Tem mais: Donato canta em todas as faixas, que navegam pela bossa nova, salsa, mambo, rock, funk e até o drum'n’bass - só que tocado em baixo e bateria. Preocupado com a excelência instrumental, Rafael preferiu evitar as eletrônicas. "Quis pegar o bom feeling das gravações", diz, ressaltando que Donato está num momento muito criativo e produtivo. "Tive muita sorte", conta. Com a convivência, o rapaz sentiu-se à vontade para atualizar musicalmente o mestre, passando-lhe discos de artistas como Dave Matthews Band, Jungle Brothers e D'Angelo, que, por sinal, ele tem devorado com voracidade.
Passado hardcore
De uns tempos para cá, Rafael resolveu se dedicar somente à produção e à DeckDisc (onde cuida da edição de novos artistas).

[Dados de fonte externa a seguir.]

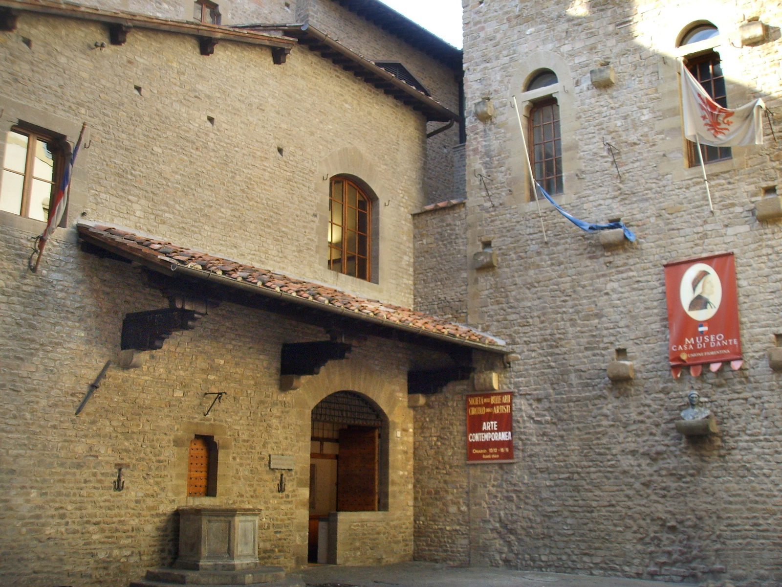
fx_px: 881
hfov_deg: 47.9
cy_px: 294
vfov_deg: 36.8
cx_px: 391
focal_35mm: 39
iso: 91
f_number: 3.5
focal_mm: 6.6
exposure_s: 1/90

Tanto que largou a MTV, a faculdade de Comunicação, e, bem antes, a Tamborete Entertainment, selo de rock pesado que agora é gerenciado por Leonardo Panço, fanzineiro e guitarrista da banda de hardcore Jason (no qual ele tocava bateria com a proteção do pseudônimo Azeitona). Foi Rafael, aliás, quem produziu os dois discos do Jason, Odeia Eu ( 98) e Eu Sou Quase Fã de Mim Mesmo ( 2000), lançados pela Tamborete.

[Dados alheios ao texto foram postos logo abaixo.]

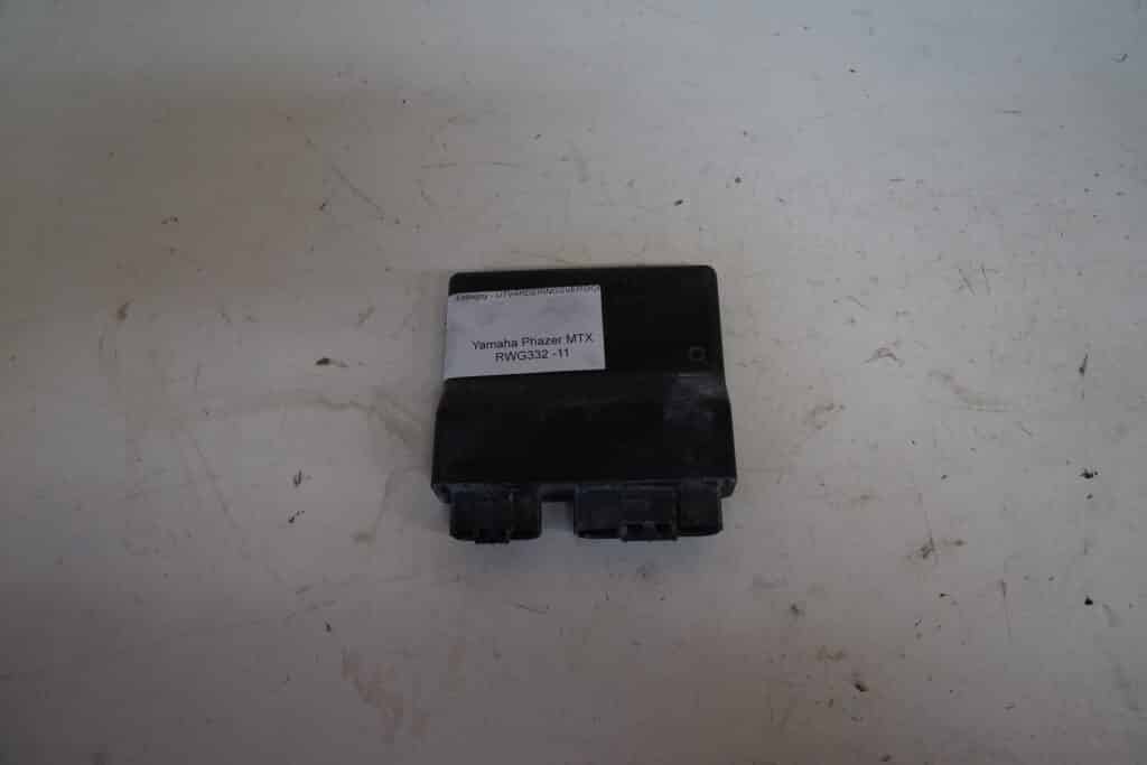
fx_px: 860
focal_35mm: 27
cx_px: 574
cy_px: 382
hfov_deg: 67.4
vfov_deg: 47.9
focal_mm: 18
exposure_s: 1/60
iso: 1000
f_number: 5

Enquanto a banda segue em turnê pelos buracos alternativos da Europa, ele fica aqui, produzindo discos. Entre eles, o mais novo solo do ex-Kid Abelha Leoni, o de Fred Martins (compositor niteroiense gravado por Ney Matogrosso e Zélia Duncan), o próximo do Maskavo e o da banda Bois de Gerião (para a BMG). E continua atrás de novos artistas para a Deck. "Não deixo de ir a um show underground, a um show grande, a um camarim", jura.